»»

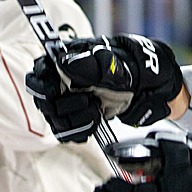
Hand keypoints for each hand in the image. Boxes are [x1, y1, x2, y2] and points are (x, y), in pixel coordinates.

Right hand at [25, 35, 182, 142]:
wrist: (152, 87)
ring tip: (96, 112)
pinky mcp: (79, 118)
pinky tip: (93, 124)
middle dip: (65, 104)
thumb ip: (89, 65)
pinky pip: (66, 131)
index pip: (40, 72)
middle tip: (88, 101)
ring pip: (55, 118)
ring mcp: (71, 100)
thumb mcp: (115, 65)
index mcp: (69, 60)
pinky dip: (79, 131)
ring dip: (75, 119)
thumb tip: (63, 62)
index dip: (44, 84)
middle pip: (45, 99)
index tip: (56, 91)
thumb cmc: (134, 68)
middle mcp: (65, 80)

««

» EXERCISE REQUIREMENTS
All of the preceding material should be output verbatim, with the pictures excluded.

» SOLVED EXERCISE
Hand keypoints for each hand in the image. Boxes are [x1, y1, x2, y2] and points are (x, y), in pixel coordinates.

Right hand at [25, 35, 182, 142]:
wrist: (152, 87)
ring tip: (96, 112)
pinky mcp: (79, 118)
pinky tip: (93, 124)
middle dip: (65, 104)
thumb ip: (89, 65)
pinky pip: (66, 131)
index pip: (40, 72)
middle tip: (88, 101)
ring pip: (55, 118)
ring mcp: (71, 100)
thumb mcp: (115, 65)
index mcp: (69, 60)
pinky dip: (79, 131)
ring dip: (75, 119)
thumb tip: (63, 62)
index dip: (44, 84)
middle pip: (45, 99)
index tip: (56, 91)
thumb cmc: (134, 68)
middle mcp: (65, 80)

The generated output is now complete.